My script is already able to add the data to the dataFrame, but I duplicate the data.
data_dict = {'2018mbusasalesjan': [0, '2018mbusasalesjan', 2018, 'January', 0, 0, 0, 0, 0, 0, 0, 0, 0, 0, 0], '2018mbusasalesfeb': [1, '2018mbusasalesfeb', 2018, 'February', 0, 0, 0, 0, 0, 0, 0, 0, 0, 0, 0], '2018mbusasalesmar': [2, '2018mbusasalesmar', 2018, 'March', 0, 0, 0, 0, 0, 0, 0, 0, 0, 0, 0], '2018mbusasalesapr': [3, '2018mbusasalesapr', 2018, 'April', 0, 0, 0, 0, 0, 0, 0, 0, 0, 0, 0], '2018mbusasalesmay': [4, '2018mbusasalesmay', 2018, 'May', 0, 0, 0, 0, 0, 0, 0, 0, 0, 0, 0], '2018mbusasalesjun': [5, '2018mbusasalesjun', 2018, 'June', 0, 0, 0, 0, 0, 0, 0, 1000, 0, 0, 0], '2018mbusasalesjul': [6, '2018mbusasalesjul', 2018, 'July', 0, 0, 0, 0, 0, 0, 0, 0, 0, 0, 0], '2018mbusasalesaug': [7, '2018mbusasalesaug', 2018, 'August', 0, 0, 0, 0, 0, 0, 0, 0, 0, 0, 0], '2018mbusasalessep': [8, '2018mbusasalessep', 2018, 'September', 0, 0, 0, 0, 0, 0, 0, 0, 0, 0, 0], '2018mbusasalesoct': [9, '2018mbusasalesoct', 2018, 'October', 0, 0, 0, 0, 0, 0, 0, 0, 0, 0, 0], '2018mbusasalesnov': [10, '2018mbusasalesnov', 2018, 'November', 0, 0, 0, 0, 0, 0, 0, 0, 0, 0, 0], '2018mbusasalesdec': [11, '2018mbusasalesdec', 2018, 'December', 0, 0, 0, 0, 0, 0, 0, 0, 0, 0, 0]}
datos_Sales_Mbusa =pd.read_csv('mbusasales.csv', index_col = 0, encoding = 'utf-8')

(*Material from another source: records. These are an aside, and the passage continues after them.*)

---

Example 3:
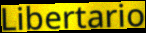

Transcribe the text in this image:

Libertario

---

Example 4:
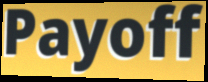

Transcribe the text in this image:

Payoff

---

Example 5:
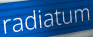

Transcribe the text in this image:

radiatum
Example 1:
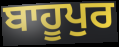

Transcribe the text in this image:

ਬਾਹੂਪੁਰ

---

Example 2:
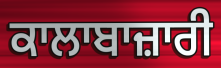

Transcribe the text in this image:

ਕਾਲਾਬਾਜ਼ਾਰੀ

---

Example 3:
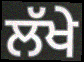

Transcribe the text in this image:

ਲੱਖੇ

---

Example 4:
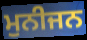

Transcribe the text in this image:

ਮੁਨੀਜਨ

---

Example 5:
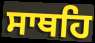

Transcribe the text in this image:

ਸਾਥਹਿ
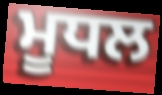
ਮੂਧਲ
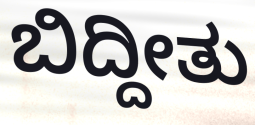
ಬಿದ್ದೀತು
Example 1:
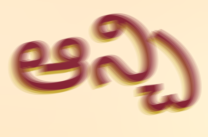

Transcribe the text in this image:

ఆన్చి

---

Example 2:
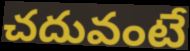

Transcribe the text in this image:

చదువంటే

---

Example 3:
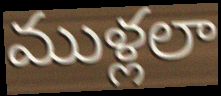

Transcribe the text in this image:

ముళ్లలా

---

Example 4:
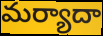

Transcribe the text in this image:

మర్యాదా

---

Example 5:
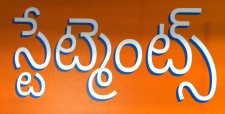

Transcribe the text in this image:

స్టేట్మెంట్స్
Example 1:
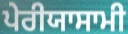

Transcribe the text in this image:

ਪੇਰੀਯਾਸਾਮੀ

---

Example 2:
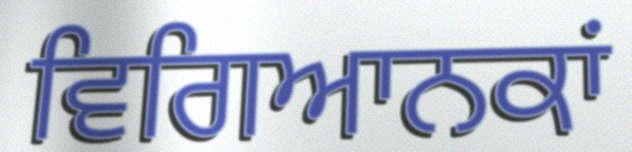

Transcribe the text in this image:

ਵਿਗਿਆਨਕਾਂ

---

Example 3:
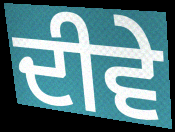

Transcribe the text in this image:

ਦੀਵੇ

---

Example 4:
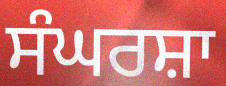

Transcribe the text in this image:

ਸੰਘਰਸ਼ਾ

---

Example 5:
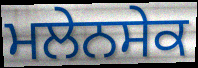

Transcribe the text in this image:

ਮਲੇਨਸੇਕ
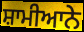
ਸ਼ਾਮੀਆਨੇ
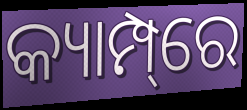
କ୍ୟାମ୍ପ୍‌ରେ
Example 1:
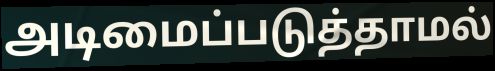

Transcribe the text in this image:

அடிமைப்படுத்தாமல்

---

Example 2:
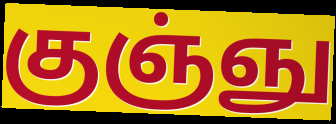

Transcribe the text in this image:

குஞ்ஞு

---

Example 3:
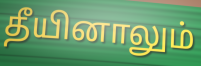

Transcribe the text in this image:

தீயினாலும்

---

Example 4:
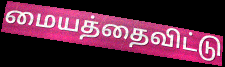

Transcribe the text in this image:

மையத்தைவிட்டு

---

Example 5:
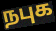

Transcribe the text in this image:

நபுக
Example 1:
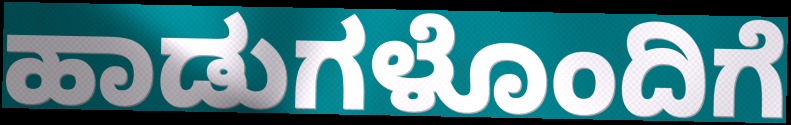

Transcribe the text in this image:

ಹಾಡುಗಳೊಂದಿಗೆ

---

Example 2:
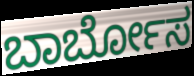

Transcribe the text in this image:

ಬಾರ್ಬೋಸ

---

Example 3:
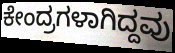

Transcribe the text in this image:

ಕೇಂದ್ರಗಳಾಗಿದ್ದವು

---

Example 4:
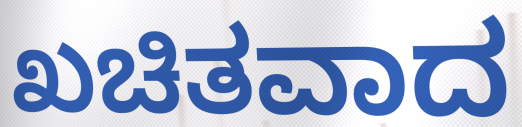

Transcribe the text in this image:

ಖಚಿತವಾದ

datos_Sales_Mbusa.apply(lambda x: pd.api.types.infer_dtype(x.values))
num_datos = int(datos_Sales_Mbusa['indice'].count())

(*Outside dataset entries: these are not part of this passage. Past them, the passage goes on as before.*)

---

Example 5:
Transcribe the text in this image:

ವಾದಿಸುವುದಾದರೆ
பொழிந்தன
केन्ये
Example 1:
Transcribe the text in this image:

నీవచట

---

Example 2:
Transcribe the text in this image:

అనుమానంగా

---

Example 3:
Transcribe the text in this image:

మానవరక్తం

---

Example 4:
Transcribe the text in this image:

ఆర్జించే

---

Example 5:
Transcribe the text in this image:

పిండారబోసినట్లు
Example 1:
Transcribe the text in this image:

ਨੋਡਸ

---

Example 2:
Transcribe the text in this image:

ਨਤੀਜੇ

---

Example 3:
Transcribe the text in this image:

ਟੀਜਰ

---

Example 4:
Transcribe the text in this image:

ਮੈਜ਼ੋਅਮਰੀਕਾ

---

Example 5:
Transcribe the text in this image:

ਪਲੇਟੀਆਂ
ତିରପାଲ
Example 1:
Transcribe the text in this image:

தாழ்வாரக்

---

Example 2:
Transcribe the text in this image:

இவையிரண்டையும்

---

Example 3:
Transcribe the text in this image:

datos_Sales_Mbusa.index = range(datos_Sales_Mbusa.shape[0])
indice_archivo = list(datos_Sales_Mbusa.indice)
llaves = data_dict.keys()
nuevo_Valor = num_datos+1
valores = list(data_dict.values())
for i, valor in enumerate(valores):
nuevo_valor = int(nuevo_Valor)+i
datos_Sales_Mbusa.loc[int(nuevo_valor)]= [valor[1], valor[2], valor[3], valor[4], valor[5], valor[6], valor[7], valor[8], valor[9],
valor[10], valor[11], valor[12], valor[13],valor[14] ]
datos_Sales_Mbusa.to_csv('mbusasales.csv', encoding = 'utf-8',)

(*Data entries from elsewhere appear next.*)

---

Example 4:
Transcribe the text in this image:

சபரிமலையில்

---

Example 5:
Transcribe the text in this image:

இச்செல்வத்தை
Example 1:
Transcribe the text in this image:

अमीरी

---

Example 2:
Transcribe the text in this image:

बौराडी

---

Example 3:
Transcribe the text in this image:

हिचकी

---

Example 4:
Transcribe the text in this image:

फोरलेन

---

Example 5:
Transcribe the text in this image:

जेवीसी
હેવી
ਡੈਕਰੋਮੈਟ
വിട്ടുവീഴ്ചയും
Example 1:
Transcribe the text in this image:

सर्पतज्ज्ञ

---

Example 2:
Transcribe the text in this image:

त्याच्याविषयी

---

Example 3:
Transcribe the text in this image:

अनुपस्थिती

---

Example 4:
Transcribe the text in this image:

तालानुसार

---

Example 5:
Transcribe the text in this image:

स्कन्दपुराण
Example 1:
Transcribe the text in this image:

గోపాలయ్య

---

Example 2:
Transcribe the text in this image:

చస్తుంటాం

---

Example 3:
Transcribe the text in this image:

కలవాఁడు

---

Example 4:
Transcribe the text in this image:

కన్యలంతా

The file 'mbusasales.csv contains the following data:
,indice,year,month,brocc conv,caulif conv,br spr,Sugar Snap Peas,Yellow Sq,Green Zucch,Brocc Org,Caulif Org,Carrots Org,Corn Org,Edamame Org
0,2018mbusasalesjan,2018,January,0,0,0,0,0,0,0,0,0,0,0
1,2018mbusasalesfeb,2018,February,0,0,0,0,0,0,0,0,0,0,0
2,2018mbusasalesmar,2018,March,0,0,0,0,0,0,0,0,0,0,0
3,2018mbusasalesapr,2018,April,0,0,0,0,0,0,0,0,0,0,0
4,2018mbusasalesmay,2018,May,0,0,0,0,0,0,0,0,0,0,0
5,2018mbusasalesjun,2018,June,0,0,0,0,0,0,0,0,0,0,0
6,2018mbusasalesjul,2018,July,0,0,0,0,0,0,0,0,0,0,0
7,2018mbusasalesaug,2018,August,0,0,0,0,0,0,0,0,0,0,0
8,2018mbusasalessep,2018,August,350,0,0,0,0,0,0,0,0,0,0
9,2018mbusasalesoct,2018,October,0,0,0,0,0,0,0,0,0,0,0
10,2018mbusasalesnov,2018,November,0,0,0,0,0,0,0,0,0,0,0
11,2018mbusasalesdec,2018,December,0,0,0,0,0,0,0,0,0,0,0
12,2017mbusasalesjan,2017,January,0,0,0,0,0,0,0,0,0,0,0
13,2017mbusasalesfeb,2017,February,0,0,0,0,0,0,0,0,0,0,0
14,2017mbusasalesmar,2017,March,0,0,0,0,0,0,0,0,0,0,0
15,2017mbusasalesapr,2017,April,0,0,0,0,0,0,0,0,0,0,0
16,2017mbusasalesmay,2017,May,0,0,0,0,0,0,0,0,0,0,0
17,2017mbusasalesjun,2017,June,0,0,0,0,0,0,0,0,0,0,0
18,2017mbusasalesjul,2017,July,0,0,0,0,0,0,0,0,0,0,0
19,2017mbusasalesaug,2017,August,0,0,0,0,0,0,0,0,0,0,0
20,2017mbusasalessep,2017,August,350,0,0,0,0,0,0,0,0,0,0
21,2017mbusasalesoct,2017,October,0,0,0,0,0,0,0,0,0,0,0
22,2017mbusasalesnov,2017,November,0,0,0,0,0,0,0,0,0,0,0
The column that indicates whether the data is already in the csv file is 'index' and in the dictionary is the key. If you compare the data of the dictionary with those of the file, you can see that these indexes are already in the file, therefore they should be written.